## Aim of the exercise:
Rewrite the records below, replacing "Gipsy - Romské písničky" with "Romské písničky" wherever it occurs and leaving everything else as it is.

:: Data provided

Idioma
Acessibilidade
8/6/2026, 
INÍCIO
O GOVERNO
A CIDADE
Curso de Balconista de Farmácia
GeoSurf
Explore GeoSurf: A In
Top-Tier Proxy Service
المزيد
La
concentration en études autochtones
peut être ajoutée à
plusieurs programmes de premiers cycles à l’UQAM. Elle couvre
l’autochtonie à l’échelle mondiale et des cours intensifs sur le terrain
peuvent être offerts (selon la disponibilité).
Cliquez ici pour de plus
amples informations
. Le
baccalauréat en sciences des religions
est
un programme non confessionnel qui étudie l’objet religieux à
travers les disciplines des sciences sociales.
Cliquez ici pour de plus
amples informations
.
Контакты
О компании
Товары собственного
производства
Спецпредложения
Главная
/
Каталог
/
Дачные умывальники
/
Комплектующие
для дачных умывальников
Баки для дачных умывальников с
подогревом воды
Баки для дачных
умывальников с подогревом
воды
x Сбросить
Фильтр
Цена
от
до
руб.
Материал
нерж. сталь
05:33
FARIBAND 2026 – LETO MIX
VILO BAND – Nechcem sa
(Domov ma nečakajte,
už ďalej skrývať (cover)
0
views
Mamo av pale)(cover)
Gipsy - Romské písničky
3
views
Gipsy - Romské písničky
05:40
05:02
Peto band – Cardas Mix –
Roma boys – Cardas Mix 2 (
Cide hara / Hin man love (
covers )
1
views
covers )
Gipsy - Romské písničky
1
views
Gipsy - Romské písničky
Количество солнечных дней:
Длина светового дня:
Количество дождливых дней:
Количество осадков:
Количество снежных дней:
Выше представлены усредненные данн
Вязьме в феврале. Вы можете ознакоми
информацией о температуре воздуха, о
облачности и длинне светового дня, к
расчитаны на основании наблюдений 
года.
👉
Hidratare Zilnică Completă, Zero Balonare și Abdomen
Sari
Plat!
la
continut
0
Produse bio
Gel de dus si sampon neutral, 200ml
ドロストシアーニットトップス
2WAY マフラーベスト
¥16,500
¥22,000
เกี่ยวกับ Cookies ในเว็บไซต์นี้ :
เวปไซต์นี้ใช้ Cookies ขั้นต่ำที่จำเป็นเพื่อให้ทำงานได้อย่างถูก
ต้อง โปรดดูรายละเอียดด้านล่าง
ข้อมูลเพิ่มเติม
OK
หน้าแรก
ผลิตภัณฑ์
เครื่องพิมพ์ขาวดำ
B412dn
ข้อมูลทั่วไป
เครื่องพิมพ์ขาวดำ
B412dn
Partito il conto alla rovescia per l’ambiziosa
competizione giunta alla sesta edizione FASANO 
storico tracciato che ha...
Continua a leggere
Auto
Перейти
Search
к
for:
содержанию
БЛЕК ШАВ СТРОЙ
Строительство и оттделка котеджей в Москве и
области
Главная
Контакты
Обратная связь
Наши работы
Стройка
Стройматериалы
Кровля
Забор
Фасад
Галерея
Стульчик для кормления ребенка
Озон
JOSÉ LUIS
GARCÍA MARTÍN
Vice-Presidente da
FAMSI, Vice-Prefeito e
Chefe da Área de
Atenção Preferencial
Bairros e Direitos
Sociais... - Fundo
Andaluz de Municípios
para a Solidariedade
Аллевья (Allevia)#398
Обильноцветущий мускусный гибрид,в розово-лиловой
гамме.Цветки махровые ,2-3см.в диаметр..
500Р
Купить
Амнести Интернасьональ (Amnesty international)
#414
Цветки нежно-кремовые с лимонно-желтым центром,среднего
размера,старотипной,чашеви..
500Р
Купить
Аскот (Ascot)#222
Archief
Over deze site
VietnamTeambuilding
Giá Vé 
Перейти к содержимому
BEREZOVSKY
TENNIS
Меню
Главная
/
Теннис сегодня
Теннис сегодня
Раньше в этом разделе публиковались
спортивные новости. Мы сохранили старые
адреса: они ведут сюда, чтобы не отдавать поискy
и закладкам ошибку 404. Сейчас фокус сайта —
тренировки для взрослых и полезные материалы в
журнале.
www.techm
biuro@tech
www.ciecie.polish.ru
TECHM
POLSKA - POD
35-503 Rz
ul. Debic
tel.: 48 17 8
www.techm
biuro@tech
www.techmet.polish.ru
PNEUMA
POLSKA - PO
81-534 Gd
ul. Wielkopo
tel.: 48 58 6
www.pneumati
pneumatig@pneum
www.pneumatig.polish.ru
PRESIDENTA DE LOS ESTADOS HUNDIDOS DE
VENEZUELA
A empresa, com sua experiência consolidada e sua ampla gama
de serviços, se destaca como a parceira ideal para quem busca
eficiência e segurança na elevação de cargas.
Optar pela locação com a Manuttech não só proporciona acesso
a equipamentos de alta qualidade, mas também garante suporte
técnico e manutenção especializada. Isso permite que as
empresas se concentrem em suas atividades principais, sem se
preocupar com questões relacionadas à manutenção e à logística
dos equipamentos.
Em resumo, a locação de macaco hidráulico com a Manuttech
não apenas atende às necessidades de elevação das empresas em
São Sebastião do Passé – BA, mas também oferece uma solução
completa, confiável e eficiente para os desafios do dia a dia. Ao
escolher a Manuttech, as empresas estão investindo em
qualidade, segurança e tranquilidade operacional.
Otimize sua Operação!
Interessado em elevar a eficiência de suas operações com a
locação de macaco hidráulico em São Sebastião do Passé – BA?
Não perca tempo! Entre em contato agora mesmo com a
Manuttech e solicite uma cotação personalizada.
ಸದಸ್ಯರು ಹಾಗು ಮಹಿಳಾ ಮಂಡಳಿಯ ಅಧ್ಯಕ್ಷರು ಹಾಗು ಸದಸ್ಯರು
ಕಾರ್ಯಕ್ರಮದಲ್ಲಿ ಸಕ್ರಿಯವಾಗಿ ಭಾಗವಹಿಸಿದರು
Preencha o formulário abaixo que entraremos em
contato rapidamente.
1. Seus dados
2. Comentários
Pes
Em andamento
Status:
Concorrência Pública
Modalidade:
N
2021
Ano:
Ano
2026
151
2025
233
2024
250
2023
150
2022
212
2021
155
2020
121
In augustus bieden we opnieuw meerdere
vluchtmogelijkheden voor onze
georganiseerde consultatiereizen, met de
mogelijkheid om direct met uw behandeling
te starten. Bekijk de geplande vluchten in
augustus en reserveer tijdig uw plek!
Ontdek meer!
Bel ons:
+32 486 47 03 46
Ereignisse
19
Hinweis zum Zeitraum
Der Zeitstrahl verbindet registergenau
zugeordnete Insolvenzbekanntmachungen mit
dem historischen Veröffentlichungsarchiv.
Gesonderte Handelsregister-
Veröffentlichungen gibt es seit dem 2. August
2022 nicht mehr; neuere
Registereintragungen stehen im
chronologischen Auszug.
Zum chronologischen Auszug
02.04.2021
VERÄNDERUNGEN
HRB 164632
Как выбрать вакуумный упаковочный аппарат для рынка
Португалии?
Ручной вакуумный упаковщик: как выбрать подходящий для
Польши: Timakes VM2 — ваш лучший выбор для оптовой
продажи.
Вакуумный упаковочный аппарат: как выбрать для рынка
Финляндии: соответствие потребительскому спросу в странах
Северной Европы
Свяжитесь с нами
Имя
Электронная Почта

::::

## Expected answer:
Idioma
Acessibilidade
8/6/2026, 
INÍCIO
O GOVERNO
A CIDADE
Curso de Balconista de Farmácia
GeoSurf
Explore GeoSurf: A In
Top-Tier Proxy Service
المزيد
La
concentration en études autochtones
peut être ajoutée à
plusieurs programmes de premiers cycles à l’UQAM. Elle couvre
l’autochtonie à l’échelle mondiale et des cours intensifs sur le terrain
peuvent être offerts (selon la disponibilité).
Cliquez ici pour de plus
amples informations
. Le
baccalauréat en sciences des religions
est
un programme non confessionnel qui étudie l’objet religieux à
travers les disciplines des sciences sociales.
Cliquez ici pour de plus
amples informations
.
Контакты
О компании
Товары собственного
производства
Спецпредложения
Главная
/
Каталог
/
Дачные умывальники
/
Комплектующие
для дачных умывальников
Баки для дачных умывальников с
подогревом воды
Баки для дачных
умывальников с подогревом
воды
x Сбросить
Фильтр
Цена
от
до
руб.
Материал
нерж. сталь
05:33
FARIBAND 2026 – LETO MIX
VILO BAND – Nechcem sa
(Domov ma nečakajte,
už ďalej skrývať (cover)
0
views
Mamo av pale)(cover)
Romské písničky
3
views
Romské písničky
05:40
05:02
Peto band – Cardas Mix –
Roma boys – Cardas Mix 2 (
Cide hara / Hin man love (
covers )
1
views
covers )
Romské písničky
1
views
Romské písničky
Количество солнечных дней:
Длина светового дня:
Количество дождливых дней:
Количество осадков:
Количество снежных дней:
Выше представлены усредненные данн
Вязьме в феврале. Вы можете ознакоми
информацией о температуре воздуха, о
облачности и длинне светового дня, к
расчитаны на основании наблюдений 
года.
👉
Hidratare Zilnică Completă, Zero Balonare și Abdomen
Sari
Plat!
la
continut
0
Produse bio
Gel de dus si sampon neutral, 200ml
ドロストシアーニットトップス
2WAY マフラーベスト
¥16,500
¥22,000
เกี่ยวกับ Cookies ในเว็บไซต์นี้ :
เวปไซต์นี้ใช้ Cookies ขั้นต่ำที่จำเป็นเพื่อให้ทำงานได้อย่างถูก
ต้อง โปรดดูรายละเอียดด้านล่าง
ข้อมูลเพิ่มเติม
OK
หน้าแรก
ผลิตภัณฑ์
เครื่องพิมพ์ขาวดำ
B412dn
ข้อมูลทั่วไป
เครื่องพิมพ์ขาวดำ
B412dn
Partito il conto alla rovescia per l’ambiziosa
competizione giunta alla sesta edizione FASANO 
storico tracciato che ha...
Continua a leggere
Auto
Перейти
Search
к
for:
содержанию
БЛЕК ШАВ СТРОЙ
Строительство и оттделка котеджей в Москве и
области
Главная
Контакты
Обратная связь
Наши работы
Стройка
Стройматериалы
Кровля
Забор
Фасад
Галерея
Стульчик для кормления ребенка
Озон
JOSÉ LUIS
GARCÍA MARTÍN
Vice-Presidente da
FAMSI, Vice-Prefeito e
Chefe da Área de
Atenção Preferencial
Bairros e Direitos
Sociais... - Fundo
Andaluz de Municípios
para a Solidariedade
Аллевья (Allevia)#398
Обильноцветущий мускусный гибрид,в розово-лиловой
гамме.Цветки махровые ,2-3см.в диаметр..
500Р
Купить
Амнести Интернасьональ (Amnesty international)
#414
Цветки нежно-кремовые с лимонно-желтым центром,среднего
размера,старотипной,чашеви..
500Р
Купить
Аскот (Ascot)#222
Archief
Over deze site
VietnamTeambuilding
Giá Vé 
Перейти к содержимому
BEREZOVSKY
TENNIS
Меню
Главная
/
Теннис сегодня
Теннис сегодня
Раньше в этом разделе публиковались
спортивные новости. Мы сохранили старые
адреса: они ведут сюда, чтобы не отдавать поискy
и закладкам ошибку 404. Сейчас фокус сайта —
тренировки для взрослых и полезные материалы в
журнале.
www.techm
biuro@tech
www.ciecie.polish.ru
TECHM
POLSKA - POD
35-503 Rz
ul. Debic
tel.: 48 17 8
www.techm
biuro@tech
www.techmet.polish.ru
PNEUMA
POLSKA - PO
81-534 Gd
ul. Wielkopo
tel.: 48 58 6
www.pneumati
pneumatig@pneum
www.pneumatig.polish.ru
PRESIDENTA DE LOS ESTADOS HUNDIDOS DE
VENEZUELA
A empresa, com sua experiência consolidada e sua ampla gama
de serviços, se destaca como a parceira ideal para quem busca
eficiência e segurança na elevação de cargas.
Optar pela locação com a Manuttech não só proporciona acesso
a equipamentos de alta qualidade, mas também garante suporte
técnico e manutenção especializada. Isso permite que as
empresas se concentrem em suas atividades principais, sem se
preocupar com questões relacionadas à manutenção e à logística
dos equipamentos.
Em resumo, a locação de macaco hidráulico com a Manuttech
não apenas atende às necessidades de elevação das empresas em
São Sebastião do Passé – BA, mas também oferece uma solução
completa, confiável e eficiente para os desafios do dia a dia. Ao
escolher a Manuttech, as empresas estão investindo em
qualidade, segurança e tranquilidade operacional.
Otimize sua Operação!
Interessado em elevar a eficiência de suas operações com a
locação de macaco hidráulico em São Sebastião do Passé – BA?
Não perca tempo! Entre em contato agora mesmo com a
Manuttech e solicite uma cotação personalizada.
ಸದಸ್ಯರು ಹಾಗು ಮಹಿಳಾ ಮಂಡಳಿಯ ಅಧ್ಯಕ್ಷರು ಹಾಗು ಸದಸ್ಯರು
ಕಾರ್ಯಕ್ರಮದಲ್ಲಿ ಸಕ್ರಿಯವಾಗಿ ಭಾಗವಹಿಸಿದರು
Preencha o formulário abaixo que entraremos em
contato rapidamente.
1. Seus dados
2. Comentários
Pes
Em andamento
Status:
Concorrência Pública
Modalidade:
N
2021
Ano:
Ano
2026
151
2025
233
2024
250
2023
150
2022
212
2021
155
2020
121
In augustus bieden we opnieuw meerdere
vluchtmogelijkheden voor onze
georganiseerde consultatiereizen, met de
mogelijkheid om direct met uw behandeling
te starten. Bekijk de geplande vluchten in
augustus en reserveer tijdig uw plek!
Ontdek meer!
Bel ons:
+32 486 47 03 46
Ereignisse
19
Hinweis zum Zeitraum
Der Zeitstrahl verbindet registergenau
zugeordnete Insolvenzbekanntmachungen mit
dem historischen Veröffentlichungsarchiv.
Gesonderte Handelsregister-
Veröffentlichungen gibt es seit dem 2. August
2022 nicht mehr; neuere
Registereintragungen stehen im
chronologischen Auszug.
Zum chronologischen Auszug
02.04.2021
VERÄNDERUNGEN
HRB 164632
Как выбрать вакуумный упаковочный аппарат для рынка
Португалии?
Ручной вакуумный упаковщик: как выбрать подходящий для
Польши: Timakes VM2 — ваш лучший выбор для оптовой
продажи.
Вакуумный упаковочный аппарат: как выбрать для рынка
Финляндии: соответствие потребительскому спросу в странах
Северной Европы
Свяжитесь с нами
Имя
Электронная Почта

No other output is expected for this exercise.